Thur sday 27 September 2007

Academic says welfare payments to farmers are unfair

 

TONY EASTLEY: Well despite some optimism among some producers, the drought, the Government says, is exception al, and as such, special assistance applies. 

 

But an ANU (Australian National University) researcher says farmers are being better treated than other battling Australians and she can't see why. 

 

The Federal Government's $714 million drought assistance package allows farmers to earn $20,000 off farm, before their welfare payment is affected. 

 

The ANU's Dr Linda Botterill claims that's a generous threshold amount, roughly twelve times what's imposed on others receiving welfare benefits. 

 

Here's Samantha Donovan. 

 

SAMANTHA DONOVAN: Dr Linda Botterill from the Australian National University specialises in drought policy and farm poverty. 

 

She says that when the Exceptional Circumstances Relief Payment was first introduced, farmers were paid at the same rate as other welfare recipients with the same income and assets test, although the family farm wasn't included in the test.  

 

But from 2005 farmers were allowed to earn $10,000 in off farm income before their welfare payment was affected. 

 

Dr Botterill is astounded that that amount has been doubled this week. She says that's about 12 times the amount other Australians are allowed to earn before their welfare payment is decreased. 

 

LINDA BOTTERILL: I don't understand the rationale for allowing them to earn an additional $20,000 a year and then receive a full welfare payment on top of that. If the welfare payment is intended to be that, it seems to me that it is only reasonable that it be offered to farmers on welfare at the same rate that it's offered to others in the community.  

 

The issue that they are farmers and not other members of the community shouldn't be relevant when we're talking about meeting day-to-day household needs.

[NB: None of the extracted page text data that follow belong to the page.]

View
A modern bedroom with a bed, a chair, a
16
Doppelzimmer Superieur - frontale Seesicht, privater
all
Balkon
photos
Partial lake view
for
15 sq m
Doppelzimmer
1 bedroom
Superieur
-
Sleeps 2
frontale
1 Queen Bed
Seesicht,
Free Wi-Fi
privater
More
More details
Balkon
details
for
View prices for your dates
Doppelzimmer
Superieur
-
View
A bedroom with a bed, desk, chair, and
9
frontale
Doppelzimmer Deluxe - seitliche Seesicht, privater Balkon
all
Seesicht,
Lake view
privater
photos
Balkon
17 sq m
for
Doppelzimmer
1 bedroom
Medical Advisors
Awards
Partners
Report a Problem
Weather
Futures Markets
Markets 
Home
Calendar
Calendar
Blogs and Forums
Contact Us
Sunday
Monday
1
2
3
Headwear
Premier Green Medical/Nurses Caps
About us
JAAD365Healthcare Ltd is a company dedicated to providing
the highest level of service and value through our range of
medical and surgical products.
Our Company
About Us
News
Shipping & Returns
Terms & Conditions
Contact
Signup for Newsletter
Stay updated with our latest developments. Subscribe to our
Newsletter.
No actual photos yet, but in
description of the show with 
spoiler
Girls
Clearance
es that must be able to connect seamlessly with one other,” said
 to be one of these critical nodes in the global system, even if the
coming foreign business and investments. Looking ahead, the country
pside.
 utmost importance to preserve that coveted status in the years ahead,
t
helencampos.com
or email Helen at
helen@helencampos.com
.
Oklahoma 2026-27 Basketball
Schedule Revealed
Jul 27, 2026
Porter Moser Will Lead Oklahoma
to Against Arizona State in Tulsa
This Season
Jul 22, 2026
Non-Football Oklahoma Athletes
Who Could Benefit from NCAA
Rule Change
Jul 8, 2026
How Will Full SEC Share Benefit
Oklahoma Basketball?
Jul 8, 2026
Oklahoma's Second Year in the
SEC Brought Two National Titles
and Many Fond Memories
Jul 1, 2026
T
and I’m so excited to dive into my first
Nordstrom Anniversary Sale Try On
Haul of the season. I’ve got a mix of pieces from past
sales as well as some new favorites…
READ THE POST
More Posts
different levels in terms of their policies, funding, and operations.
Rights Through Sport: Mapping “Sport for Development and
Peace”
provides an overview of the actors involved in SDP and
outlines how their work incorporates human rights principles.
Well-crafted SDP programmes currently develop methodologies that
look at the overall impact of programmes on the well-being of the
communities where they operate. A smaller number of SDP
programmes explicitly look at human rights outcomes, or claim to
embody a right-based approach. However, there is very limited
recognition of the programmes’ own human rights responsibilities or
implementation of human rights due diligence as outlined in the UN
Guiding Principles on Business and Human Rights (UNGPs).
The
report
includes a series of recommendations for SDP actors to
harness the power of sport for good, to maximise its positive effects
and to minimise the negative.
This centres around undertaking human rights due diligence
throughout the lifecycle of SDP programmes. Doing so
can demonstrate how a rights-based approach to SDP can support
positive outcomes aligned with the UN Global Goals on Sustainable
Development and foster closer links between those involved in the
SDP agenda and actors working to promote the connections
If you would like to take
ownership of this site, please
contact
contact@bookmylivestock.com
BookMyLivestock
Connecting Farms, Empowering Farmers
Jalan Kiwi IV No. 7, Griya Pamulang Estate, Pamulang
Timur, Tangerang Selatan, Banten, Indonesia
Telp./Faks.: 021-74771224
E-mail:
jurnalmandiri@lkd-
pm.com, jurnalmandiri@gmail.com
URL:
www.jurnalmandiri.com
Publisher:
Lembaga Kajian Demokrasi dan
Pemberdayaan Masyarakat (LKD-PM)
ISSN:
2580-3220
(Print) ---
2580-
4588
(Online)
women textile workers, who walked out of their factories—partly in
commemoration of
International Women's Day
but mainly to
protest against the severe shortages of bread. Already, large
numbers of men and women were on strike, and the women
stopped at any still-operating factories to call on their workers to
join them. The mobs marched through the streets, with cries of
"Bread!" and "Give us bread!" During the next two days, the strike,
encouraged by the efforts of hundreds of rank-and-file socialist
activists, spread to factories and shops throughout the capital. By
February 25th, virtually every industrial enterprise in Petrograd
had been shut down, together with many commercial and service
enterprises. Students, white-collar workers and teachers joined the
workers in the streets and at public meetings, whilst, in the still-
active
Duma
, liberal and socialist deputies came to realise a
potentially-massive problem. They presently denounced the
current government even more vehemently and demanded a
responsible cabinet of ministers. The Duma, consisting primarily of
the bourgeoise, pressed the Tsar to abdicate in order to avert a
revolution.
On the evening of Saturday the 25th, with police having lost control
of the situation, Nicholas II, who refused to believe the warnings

Their farm businesses are being catered for through other exceptional circumstances programs. 

 

SAMANTHA DONOVAN: Linda Botterill says the different earnings thresholds may not even be a deliberate policy decision. 

 

LINDA BOTTERILL: I think part of it is that most of our welfare policy is developed in one government department, but when it comes to farm welfare policy, it's developed in another department entirely. 

 

SAMANTHA DONOVAN: But Federal Agriculture Minister, Peter McGauran, says there's extensive consultation between government departments. And he argues there's good reason to allow farmers to earn more than other Australians before their welfare payment is affected. 

 

PETER MCGAURAN: Given the length and severity of the drought, we now link off farm income to the farm business itself. After all, these farm businesses are earning no income themselves, and yet they've got costs such as fixed water charges, local government rates, or lease payments on machinery or the like. 

 

So that is the connection. And by allowing those with off farm income entitlement to income support, we can provide security for the family's basic needs. 

 

TONY EASTLEY: The Federal Agriculture Minister, Peter McGauran, speaking with Samantha Donovan.